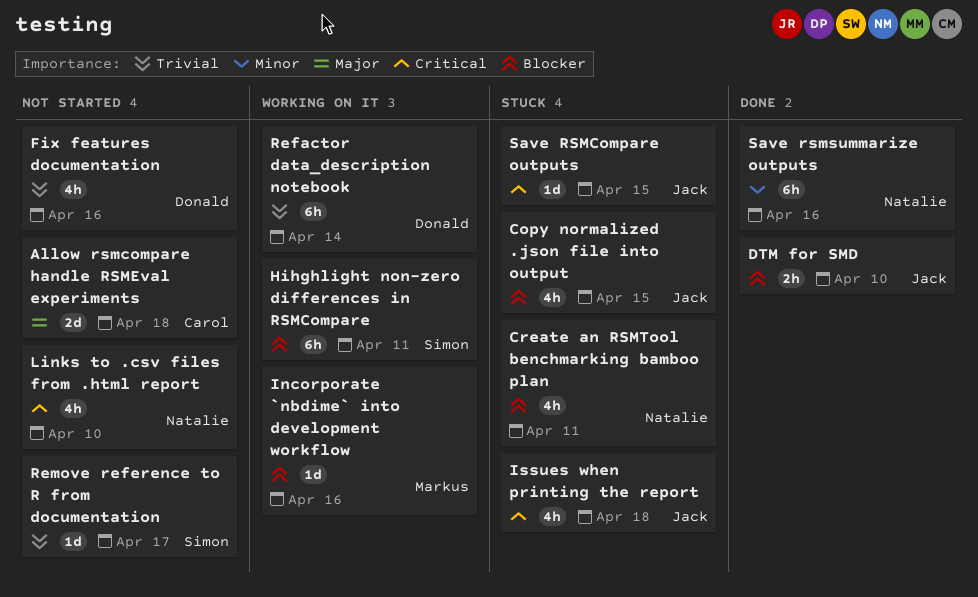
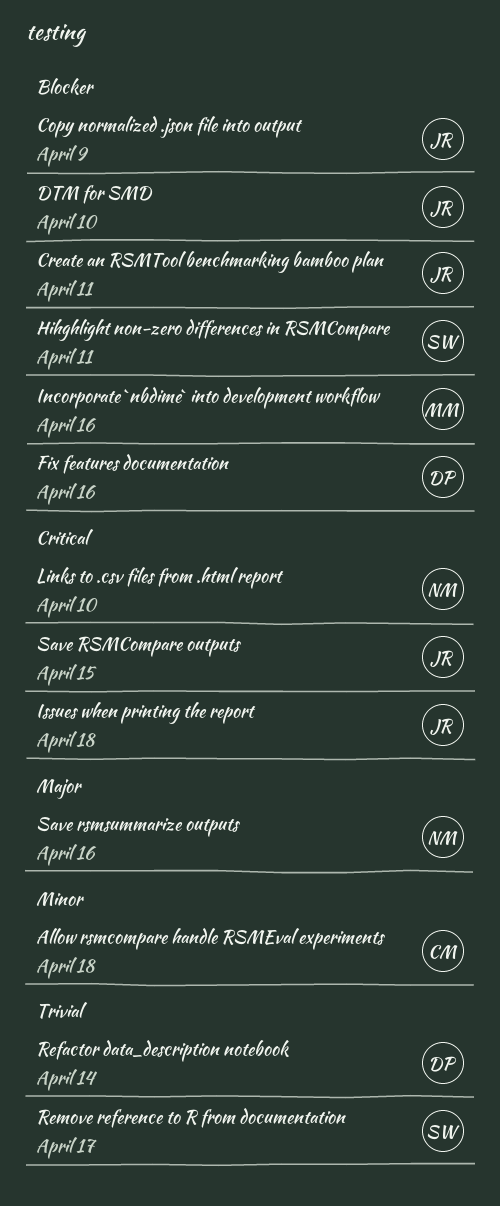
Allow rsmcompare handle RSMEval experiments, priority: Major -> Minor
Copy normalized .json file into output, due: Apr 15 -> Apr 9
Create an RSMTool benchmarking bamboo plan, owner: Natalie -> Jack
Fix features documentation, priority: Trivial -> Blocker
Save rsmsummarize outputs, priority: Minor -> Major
________________________
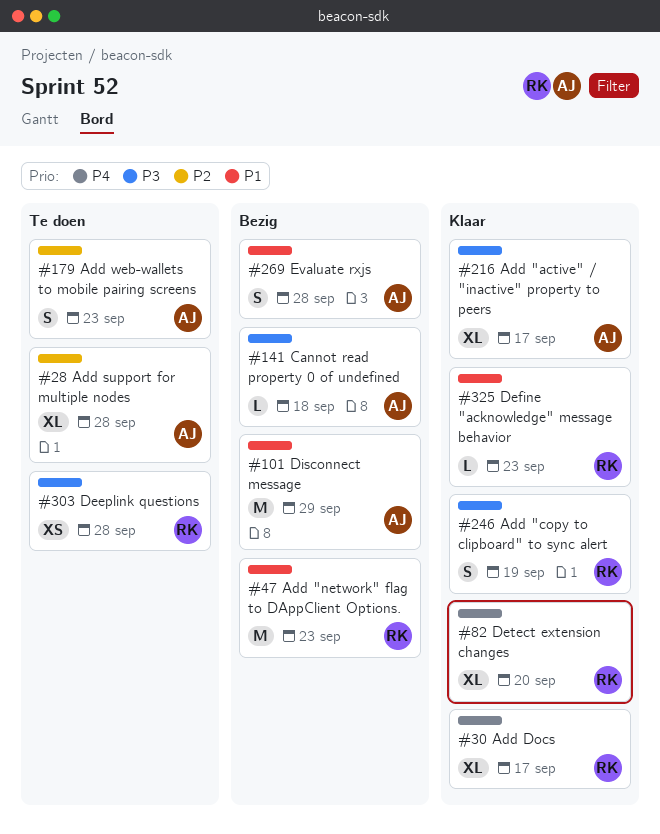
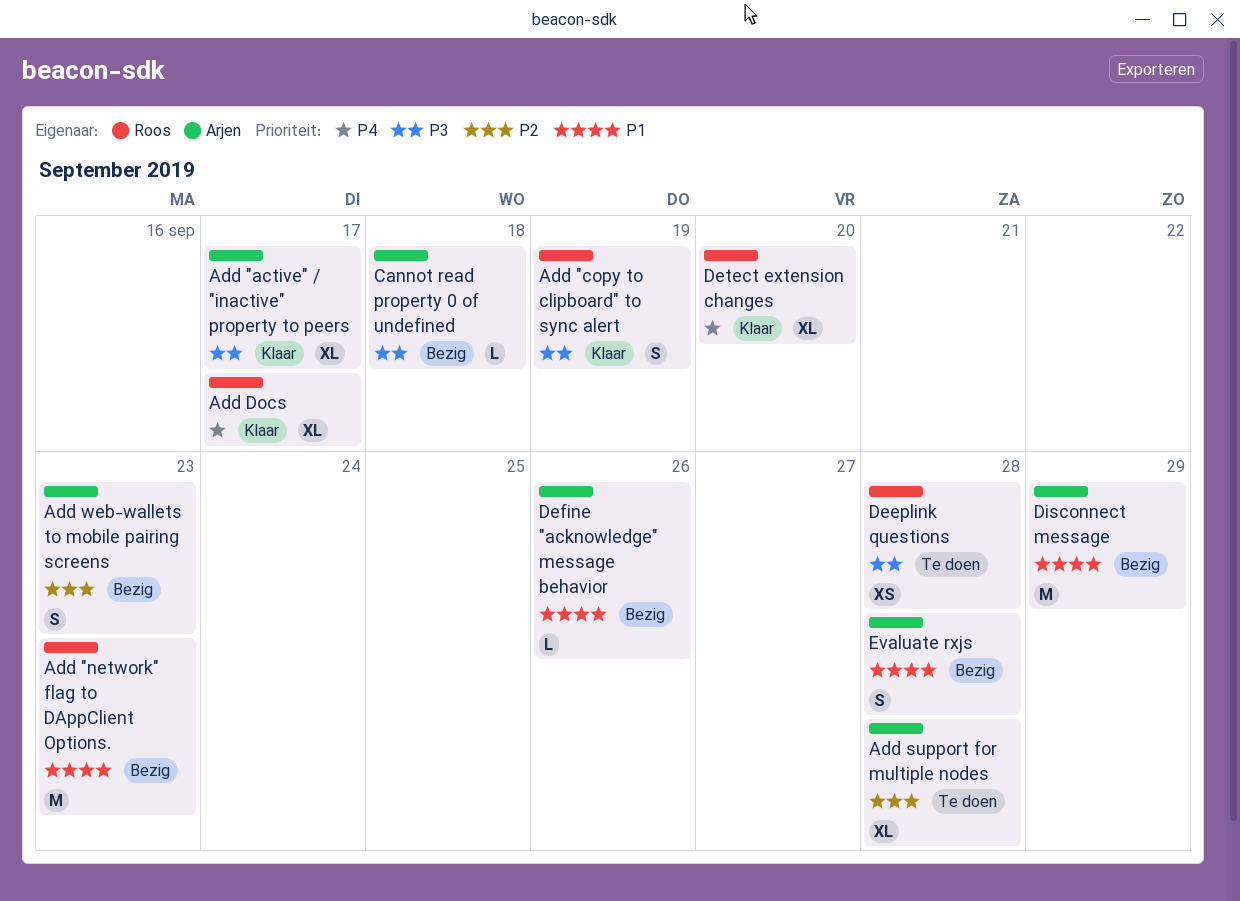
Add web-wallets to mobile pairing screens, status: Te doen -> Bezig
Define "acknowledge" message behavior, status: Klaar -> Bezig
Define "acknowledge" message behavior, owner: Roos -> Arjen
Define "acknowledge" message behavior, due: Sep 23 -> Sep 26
________________________
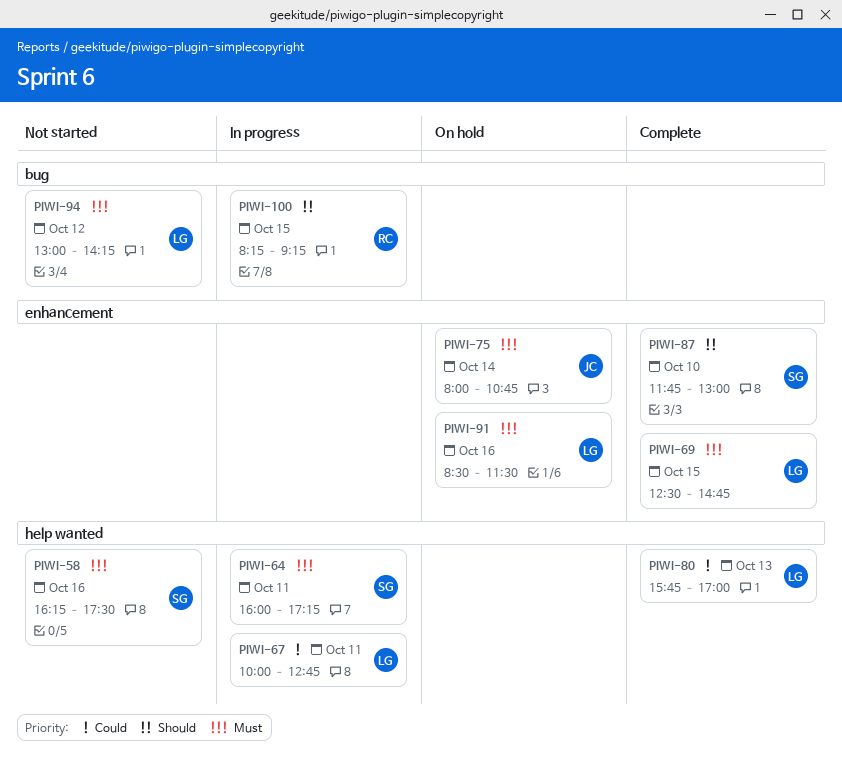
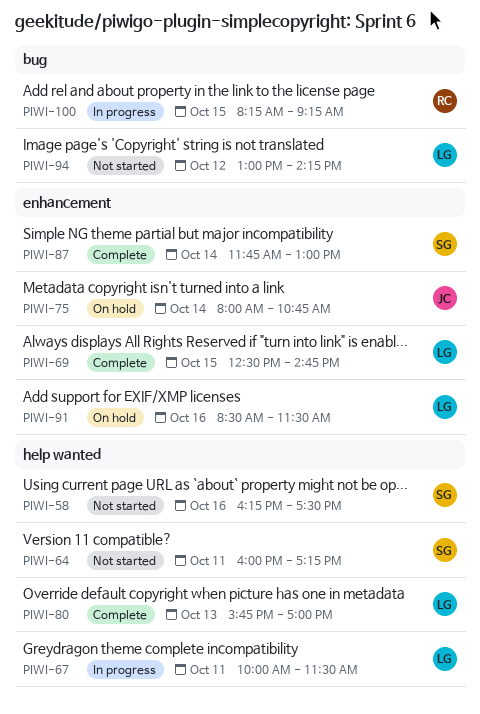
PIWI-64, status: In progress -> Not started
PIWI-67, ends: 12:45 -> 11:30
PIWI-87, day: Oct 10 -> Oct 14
________________________
Activity: Lines in the data that include the word "message" should all be copied.

Expected output:
Define "acknowledge" message behavior, status: Klaar -> Bezig
Define "acknowledge" message behavior, owner: Roos -> Arjen
Define "acknowledge" message behavior, due: Sep 23 -> Sep 26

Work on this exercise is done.